What you have to do
Rewrite every line of source text in the listing below as a numbered list, omitting blank lines. Leave the pictures out of your answer.

(Source texts of formatted documents)
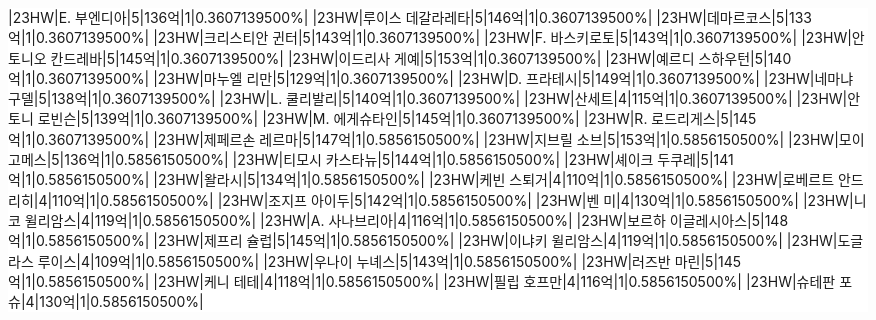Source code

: |23HW|E. 부엔디아|5|136억|1|0.3607139500%|
|23HW|루이스 데갈라레타|5|146억|1|0.3607139500%|
|23HW|데마르코스|5|133억|1|0.3607139500%|
|23HW|크리스티안 귄터|5|143억|1|0.3607139500%|
|23HW|F. 바스키로토|5|143억|1|0.3607139500%|
|23HW|안토니오 칸드레바|5|145억|1|0.3607139500%|
|23HW|이드리사 게예|5|153억|1|0.3607139500%|
|23HW|예르디 스하우턴|5|140억|1|0.3607139500%|
|23HW|마누엘 리만|5|129억|1|0.3607139500%|
|23HW|D. 프라테시|5|149억|1|0.3607139500%|
|23HW|네마냐 구델|5|138억|1|0.3607139500%|
|23HW|L. 쿨리발리|5|140억|1|0.3607139500%|
|23HW|산세트|4|115억|1|0.3607139500%|
|23HW|안토니 로빈슨|5|139억|1|0.3607139500%|
|23HW|M. 에게슈타인|5|145억|1|0.3607139500%|
|23HW|R. 로드리게스|5|145억|1|0.3607139500%|
|23HW|제페르손 레르마|5|147억|1|0.5856150500%|
|23HW|지브릴 소브|5|153억|1|0.5856150500%|
|23HW|모이 고메스|5|136억|1|0.5856150500%|
|23HW|티모시 카스타뉴|5|144억|1|0.5856150500%|
|23HW|셰이크 두쿠레|5|141억|1|0.5856150500%|
|23HW|왈라시|5|134억|1|0.5856150500%|
|23HW|케빈 스퇴거|4|110억|1|0.5856150500%|
|23HW|로베르트 안드리히|4|110억|1|0.5856150500%|
|23HW|조지프 아이두|5|142억|1|0.5856150500%|
|23HW|벤 미|4|130억|1|0.5856150500%|
|23HW|니코 윌리암스|4|119억|1|0.5856150500%|
|23HW|A. 사나브리아|4|116억|1|0.5856150500%|
|23HW|보르하 이글레시아스|5|148억|1|0.5856150500%|
|23HW|제프리 슐럽|5|145억|1|0.5856150500%|
|23HW|이냐키 윌리암스|4|119억|1|0.5856150500%|
|23HW|도글라스 루이스|4|109억|1|0.5856150500%|
|23HW|우나이 누녜스|5|143억|1|0.5856150500%|
|23HW|러즈반 마린|5|145억|1|0.5856150500%|
|23HW|케니 테테|4|118억|1|0.5856150500%|
|23HW|필립 호프만|4|116억|1|0.5856150500%|
|23HW|슈테판 포슈|4|130억|1|0.5856150500%|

Solved exercise
1. Source code
2. : |23HW|E. 부엔디아|5|136억|1|0.3607139500%|
3. |23HW|루이스 데갈라레타|5|146억|1|0.3607139500%|
4. |23HW|데마르코스|5|133억|1|0.3607139500%|
5. |23HW|크리스티안 귄터|5|143억|1|0.3607139500%|
6. |23HW|F. 바스키로토|5|143억|1|0.3607139500%|
7. |23HW|안토니오 칸드레바|5|145억|1|0.3607139500%|
8. |23HW|이드리사 게예|5|153억|1|0.3607139500%|
9. |23HW|예르디 스하우턴|5|140억|1|0.3607139500%|
10. |23HW|마누엘 리만|5|129억|1|0.3607139500%|
11. |23HW|D. 프라테시|5|149억|1|0.3607139500%|
12. |23HW|네마냐 구델|5|138억|1|0.3607139500%|
13. |23HW|L. 쿨리발리|5|140억|1|0.3607139500%|
14. |23HW|산세트|4|115억|1|0.3607139500%|
15. |23HW|안토니 로빈슨|5|139억|1|0.3607139500%|
16. |23HW|M. 에게슈타인|5|145억|1|0.3607139500%|
17. |23HW|R. 로드리게스|5|145억|1|0.3607139500%|
18. |23HW|제페르손 레르마|5|147억|1|0.5856150500%|
19. |23HW|지브릴 소브|5|153억|1|0.5856150500%|
20. |23HW|모이 고메스|5|136억|1|0.5856150500%|
21. |23HW|티모시 카스타뉴|5|144억|1|0.5856150500%|
22. |23HW|셰이크 두쿠레|5|141억|1|0.5856150500%|
23. |23HW|왈라시|5|134억|1|0.5856150500%|
24. |23HW|케빈 스퇴거|4|110억|1|0.5856150500%|
25. |23HW|로베르트 안드리히|4|110억|1|0.5856150500%|
26. |23HW|조지프 아이두|5|142억|1|0.5856150500%|
27. |23HW|벤 미|4|130억|1|0.5856150500%|
28. |23HW|니코 윌리암스|4|119억|1|0.5856150500%|
29. |23HW|A. 사나브리아|4|116억|1|0.5856150500%|
30. |23HW|보르하 이글레시아스|5|148억|1|0.5856150500%|
31. |23HW|제프리 슐럽|5|145억|1|0.5856150500%|
32. |23HW|이냐키 윌리암스|4|119억|1|0.5856150500%|
33. |23HW|도글라스 루이스|4|109억|1|0.5856150500%|
34. |23HW|우나이 누녜스|5|143억|1|0.5856150500%|
35. |23HW|러즈반 마린|5|145억|1|0.5856150500%|
36. |23HW|케니 테테|4|118억|1|0.5856150500%|
37. |23HW|필립 호프만|4|116억|1|0.5856150500%|
38. |23HW|슈테판 포슈|4|130억|1|0.5856150500%|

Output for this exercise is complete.